Document identifiers are not index fields. Consequently, they will be ignored by @IndexedEmbedded.

To embed another entity’s identifier with @IndexedEmbedded, map that identifier to a field explicitly using @GenericField or another @*Field annotation.

When @IndexedEmbedded is applied to an association, i.e. to a property that refers to entities (like the example above), the association must be bi-directional. Otherwise, Hibernate Search will throw an exception on startup.

See Reindexing when embedded elements change for the reasons behind this restriction and ways to circumvent it.

Index-embedding can be nested on multiple levels; for example you can decide to index-embed the place of birth of authors, so as to be able to search for books written by Russian authors exclusively:

Nesting multiple @IndexedEmbedded

This mapping will declare the following fields in the Book index:

title

authors.name

authors.placeOfBirth.country

@Entity
@Indexed
public class Book {

    @Id
    private Integer id;

    @FullTextField(analyzer = "english")
    private String title;

    @ManyToMany
    @IndexedEmbedded
    private List<Author> authors = new ArrayList<>();

    public Book() {
    }

    // Getters and setters
    // ...

}
@Entity
public class Author {

    @Id
    private Integer id;

    @FullTextField(analyzer = "name")
    private String name;

    @Embedded
    @IndexedEmbedded
    private Address placeOfBirth;

    @ManyToMany(mappedBy = "authors")
    private List<Book> books = new ArrayList<>();

    public Author() {
    }

    // Getters and setters
    // ...

}
@Embeddable
public class Address {

    @FullTextField(analyzer = "name")
    private String country;

    private String city;

    private String street;

    public Address() {
    }

    // Getters and setters
    // ...

}
Add an @IndexedEmbedded to the authors property.
Map Author.name to an index field, even though Author is not directly mapped to an index (no @Indexed).
Add an @IndexedEmbedded to the placeOfBirth property.
Map Address.country to an index field, even though Address is not directly mapped to an index (no @Indexed).
By default, @IndexedEmbedded will nest other @IndexedEmbedded encountered in the indexed-embedded type recursively, without any sort of limit, which can cause infinite recursion.

To address this, see Filtering embedded fields and breaking @IndexedEmbedded cycles.

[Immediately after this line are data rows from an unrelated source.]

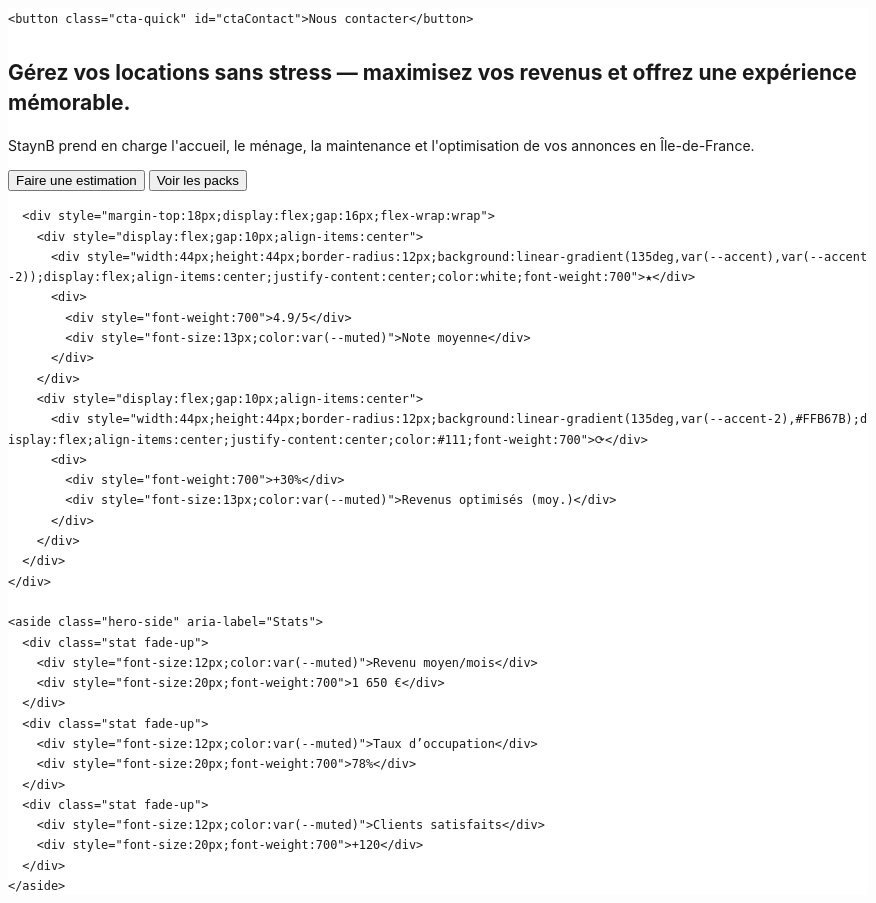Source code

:     <button class="cta-quick" id="ctaContact">Nous contacter</button>
  </nav>
</header>


<section class="hero" aria-label="Hero StaynB">
  
  <div class="bg-iframe" aria-hidden="true">
    <iframe
  src="https://www.youtube.com/embed/_iZ-vMCeH9U?autoplay=1&mute=1&loop=1&playlist=_iZ-vMCeH9U&controls=0&showinfo=0&modestbranding=1&playsinline=1"
  frameborder="0"
  allow="autoplay; fullscreen"
  allowfullscreen
  title="Paris background">
</iframe>
  </div>

  <div class="hero-inner container" style="position:relative;z-index:2">
    <div class="hero-card fade-up">
      <h2>Gérez vos locations sans stress — maximisez vos revenus et offrez une expérience mémorable.</h2>
      <p class="lead">StaynB prend en charge l'accueil, le ménage, la maintenance et l'optimisation de vos annonces en Île-de-France.</p>
      <div class="hero-actions">
        <button class="btn btn-primary" id="ctaEstimate">Faire une estimation</button>
        <button class="btn btn-outline" id="ctaPacks">Voir les packs</button>
      </div>

      <div style="margin-top:18px;display:flex;gap:16px;flex-wrap:wrap">
        <div style="display:flex;gap:10px;align-items:center">
          <div style="width:44px;height:44px;border-radius:12px;background:linear-gradient(135deg,var(--accent),var(--accent-2));display:flex;align-items:center;justify-content:center;color:white;font-weight:700">★</div>
          <div>
            <div style="font-weight:700">4.9/5</div>
            <div style="font-size:13px;color:var(--muted)">Note moyenne</div>
          </div>
        </div>
        <div style="display:flex;gap:10px;align-items:center">
          <div style="width:44px;height:44px;border-radius:12px;background:linear-gradient(135deg,var(--accent-2),#FFB67B);display:flex;align-items:center;justify-content:center;color:#111;font-weight:700">⟳</div>
          <div>
            <div style="font-weight:700">+30%</div>
            <div style="font-size:13px;color:var(--muted)">Revenus optimisés (moy.)</div>
          </div>
        </div>
      </div>
    </div>

    <aside class="hero-side" aria-label="Stats">
      <div class="stat fade-up">
        <div style="font-size:12px;color:var(--muted)">Revenu moyen/mois</div>
        <div style="font-size:20px;font-weight:700">1 650 €</div>
      </div>
      <div class="stat fade-up">
        <div style="font-size:12px;color:var(--muted)">Taux d’occupation</div>
        <div style="font-size:20px;font-weight:700">78%</div>
      </div>
      <div class="stat fade-up">
        <div style="font-size:12px;color:var(--muted)">Clients satisfaits</div>
        <div style="font-size:20px;font-weight:700">+120</div>
      </div>
    </aside>
  </div>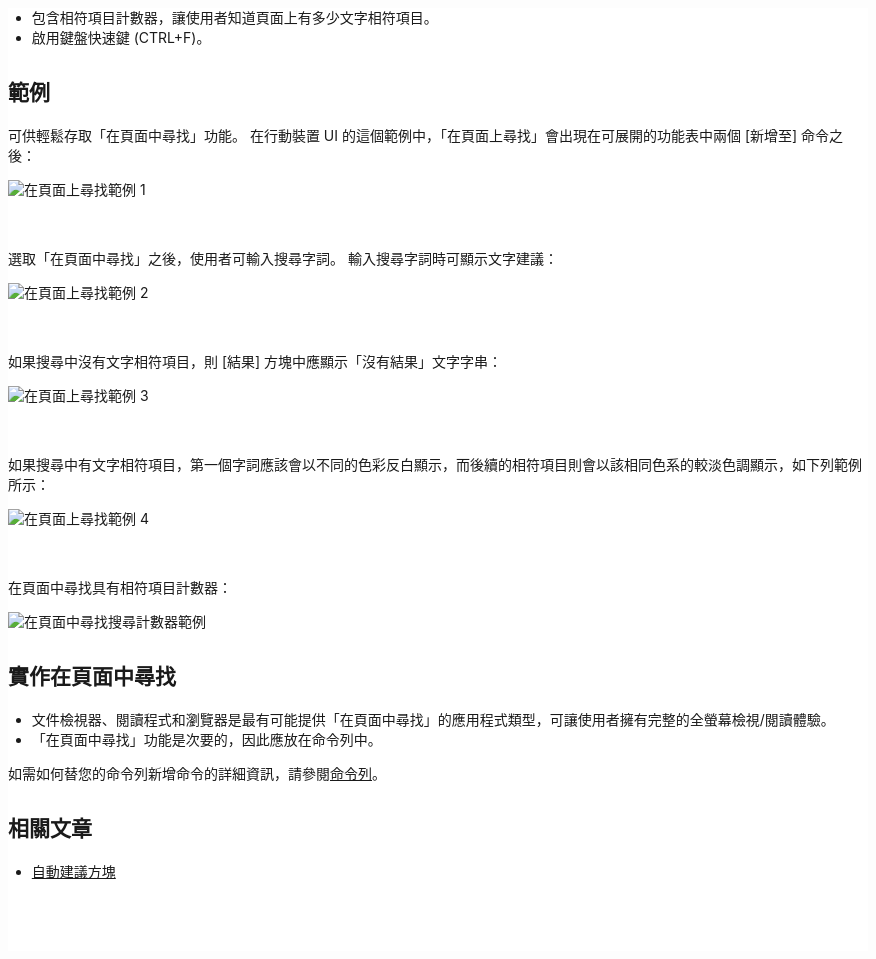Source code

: -   包含相符項目計數器，讓使用者知道頁面上有多少文字相符項目。
-   啟用鍵盤快速鍵 (CTRL+F)。

## <a name="examples"></a>範例


可供輕鬆存取「在頁面中尋找」功能。 在行動裝置 UI 的這個範例中，「在頁面上尋找」會出現在可展開的功能表中兩個 [新增至] 命令之後：

![在頁面上尋找範例 1](images/findinpage-01.png)

 

選取「在頁面中尋找」之後，使用者可輸入搜尋字詞。 輸入搜尋字詞時可顯示文字建議：

![在頁面上尋找範例 2](images/findinpage-02.png)

 

如果搜尋中沒有文字相符項目，則 [結果] 方塊中應顯示「沒有結果」文字字串：

![在頁面上尋找範例 3](images/findinpage-03.png)

 

如果搜尋中有文字相符項目，第一個字詞應該會以不同的色彩反白顯示，而後續的相符項目則會以該相同色系的較淡色調顯示，如下列範例所示：

![在頁面上尋找範例 4](images/findinpage-04.png)

 

在頁面中尋找具有相符項目計數器：

![在頁面中尋找搜尋計數器範例](images/findinpage-counter.png)




## **<a name="implementing-find-in-page"></a>實作在頁面中尋找**

-   文件檢視器、閱讀程式和瀏覽器是最有可能提供「在頁面中尋找」的應用程式類型，可讓使用者擁有完整的全螢幕檢視/閱讀體驗。
-   「在頁面中尋找」功能是次要的，因此應放在命令列中。

如需如何替您的命令列新增命令的詳細資訊，請參閱[命令列](app-bars.md)。

 


## <a name="related-articles"></a>相關文章

* [自動建議方塊](auto-suggest-box.md)


 

 

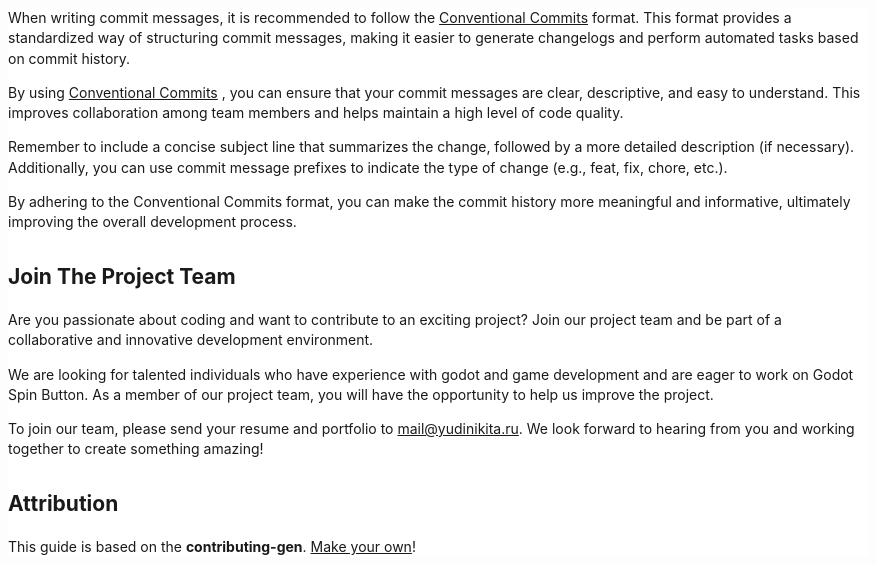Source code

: When writing commit messages, it is recommended to follow the [Conventional Commits](https://www.conventionalcommits.org/) format. This format provides a standardized way of structuring commit messages, making it easier to generate changelogs and perform automated tasks based on commit history.

By using [Conventional Commits](https://www.conventionalcommits.org/) , you can ensure that your commit messages are clear, descriptive, and easy to understand. This improves collaboration among team members and helps maintain a high level of code quality.

Remember to include a concise subject line that summarizes the change, followed by a more detailed description (if necessary). Additionally, you can use commit message prefixes to indicate the type of change (e.g., feat, fix, chore, etc.).

By adhering to the Conventional Commits format, you can make the commit history more meaningful and informative, ultimately improving the overall development process.

## Join The Project Team

Are you passionate about coding and want to contribute to an exciting project? Join our project team and be part of a collaborative and innovative development environment.

We are looking for talented individuals who have experience with godot and game development and are eager to work on Godot Spin Button. As a member of our project team, you will have the opportunity to help us improve the project.

To join our team, please send your resume and portfolio to <mail@yudinikita.ru>. We look forward to hearing from you and working together to create something amazing!

## Attribution

This guide is based on the **contributing-gen**. [Make your own](https://github.com/bttger/contributing-gen)!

@IndexedEmbedded and null values

When properties targeted by an @IndexedEmbedded contain null elements, these elements are simply not indexed.

On contrary to Mapping a property to an index field with @GenericField, @FullTextField, …​, there is no indexNullAs feature to index a specific value for null objects, but you can take advantage of the exists predicate in search queries to look for documents where a given @IndexedEmbedded has or doesn’t have a value: simply pass the name of the object field to the exists predicate, for example authors in the example above.

@IndexedEmbedded on container types

When properties targeted by an @IndexedEmbedded have a container type (List, Optional, Map, …​), the innermost elements will be embedded. For example for a property of type List<MyEntity>, elements of type MyEntity will be embedded.

This default behavior and ways to override it are described in the section Mapping container types with container extractors.